Pourtant, ce n’est nullement une bête de concours. Si je perçois que concourir au plus prestigieux d’entre eux, celui de MOF (Meilleur Ouvrier des France), la titille un tantinet, elle me précise qu’elle ne participe que rarement aux autres concours qui se déroulent en France.
Mais alors, pourquoi se représenter aux Trophées où elle a tout gagné l’année dernière ? C’est l’entretien avec Yoanna dans sa globalité qui m’a permis de répondre à cette question : cette fille est passionnée par son métier et porte une vraie affection au calvados.

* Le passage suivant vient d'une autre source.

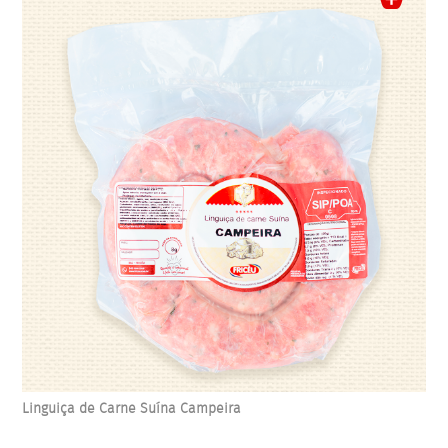
Linguiça de Carne Suína Campeira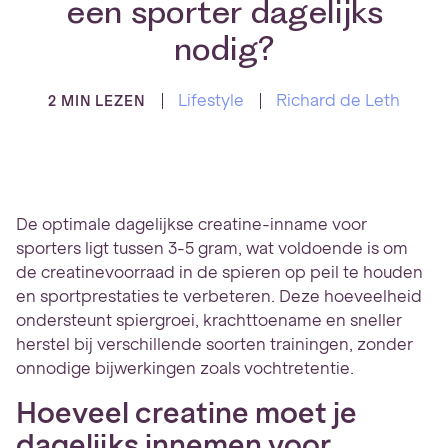
een sporter dagelijks
nodig?
Lifestyle
Richard de Leth
2 MIN LEZEN
De optimale dagelijkse creatine-inname voor
sporters ligt tussen 3-5 gram, wat voldoende is om
de creatinevoorraad in de spieren op peil te houden
en sportprestaties te verbeteren. Deze hoeveelheid
ondersteunt spiergroei, krachttoename en sneller
herstel bij verschillende soorten trainingen, zonder
onnodige bijwerkingen zoals vochtretentie.
Hoeveel creatine moet je
dagelijks innemen voor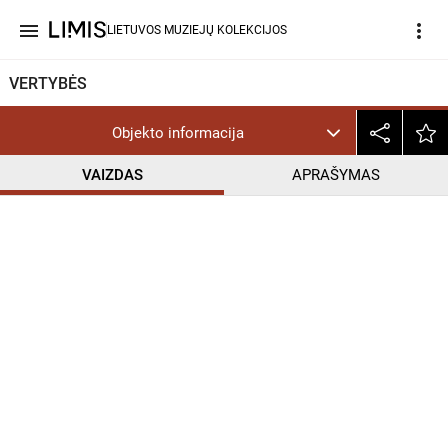
menu
more_vert
LIETUVOS MUZIEJŲ KOLEKCIJOS
VERTYBĖS
Objekto informacija
VAIZDAS
APRAŠYMAS
help_outline
CC BY-NC-SA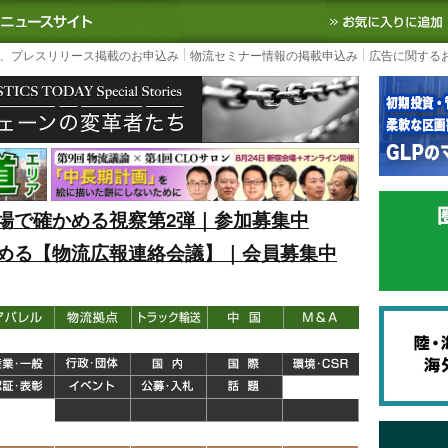
S TODAY｜国内最大の物流ニュースサイト
3PL, SCMなど国内外の最新の物流
、プレスリリース掲載のお申込み
物流セミナー情報の掲載申込み
広告に関する
場で確かめる視察第2弾｜参加募集中
める【物流広報連絡会議】｜会員募集中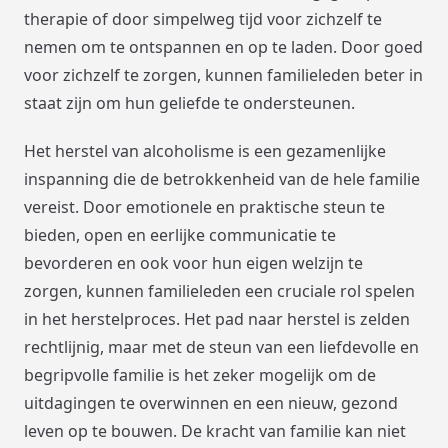
therapie of door simpelweg tijd voor zichzelf te
nemen om te ontspannen en op te laden. Door goed
voor zichzelf te zorgen, kunnen familieleden beter in
staat zijn om hun geliefde te ondersteunen.
Het herstel van alcoholisme is een gezamenlijke
inspanning die de betrokkenheid van de hele familie
vereist. Door emotionele en praktische steun te
bieden, open en eerlijke communicatie te
bevorderen en ook voor hun eigen welzijn te
zorgen, kunnen familieleden een cruciale rol spelen
in het herstelproces. Het pad naar herstel is zelden
rechtlijnig, maar met de steun van een liefdevolle en
begripvolle familie is het zeker mogelijk om de
uitdagingen te overwinnen en een nieuw, gezond
leven op te bouwen. De kracht van familie kan niet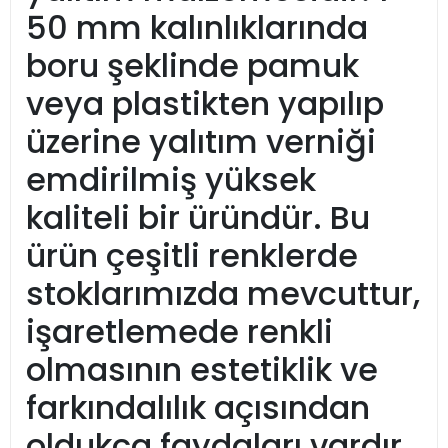
50 mm kalınlıklarında
boru şeklinde pamuk
veya plastikten yapılıp
üzerine yalıtım verniği
emdirilmiş yüksek
kaliteli bir üründür. Bu
ürün çeşitli renklerde
stoklarımızda mevcuttur,
işaretlemede renkli
olmasının estetiklik ve
farkındalılık açısından
oldukça faydaları vardır.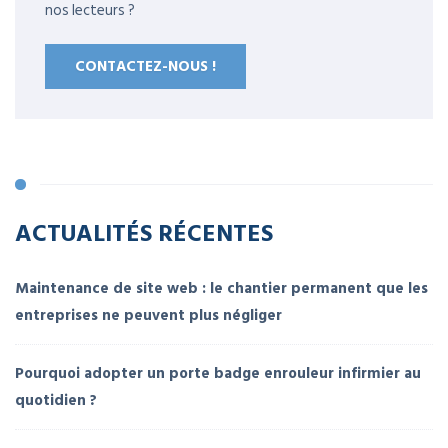
nos lecteurs ?
CONTACTEZ-NOUS !
ACTUALITÉS RÉCENTES
Maintenance de site web : le chantier permanent que les
entreprises ne peuvent plus négliger
Pourquoi adopter un porte badge enrouleur infirmier au
quotidien ?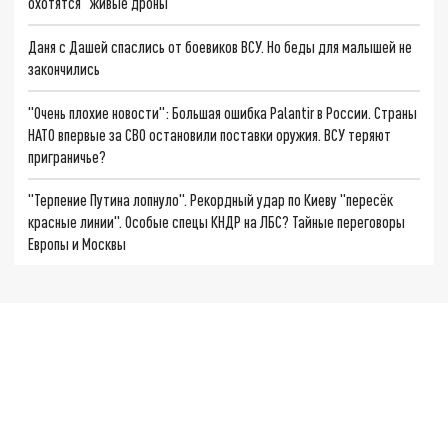
охотятся "живые дроны"
Даня с Дашей спаслись от боевиков ВСУ. Но беды для малышей не
закончились
"Очень плохие новости": Большая ошибка Palantir в России. Страны
НАТО впервые за СВО остановили поставки оружия. ВСУ теряют
приграничье?
"Терпение Путина лопнуло". Рекордный удар по Киеву "пересёк
красные линии". Особые спецы КНДР на ЛБС? Тайные переговоры
Европы и Москвы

Cette dernière est le fruit de ses années de formation : faire un stage à l’hôtel du Golf de Deauville puis y travailler en tant que barman durant deux ans avant d’intégrer l’équipe de l’Amirauté (toujours à Deauville) ça rapproche du calvados, évidemment. Au cours de ses premières années de vie professionnelle, Yoanna a été initiée au spiritueux normand par le chef-barman de l’hôtel du golf. De l’initiation, Yoanna a tôt fait de passer à la compréhension de ce produit en se rendant régulièrement chez les producteurs pour visiter leur distillerie et découvrir leurs expressions.

De l’affection à la transmission

Jouant désormais des shakers à l’hôtel Ibis Thalassa Quiberon, la barmaid en chef des lieux n’en a pas pour autant oublié le calvados.
Mieux, elle tente tant qu’elle peut de promouvoir le spiritueux normand auprès de sa clientèle et d’initier les membres de son équipe aux subtils accords que permet le calvados dans un cocktail. Alors non, tout n’est pas rose, non plus. Les clients assez téméraires pour sortir des sentiers battus et accepter de goûter un cocktail à base de calvados ne sont pas légions. Le client demandant de lui-même un verre de calvados est une rareté. Sorti de la Normandie, mettre la main sur une bouteille de calvados autre qu’un VSOP Père Magloire n’est pas tache facile.
Mais voilà, Yoanna s’est prise d’affection pour cet alcool et elle s’est une nouvelle fois engagée sur le long chemin permettant d’accéder au titre.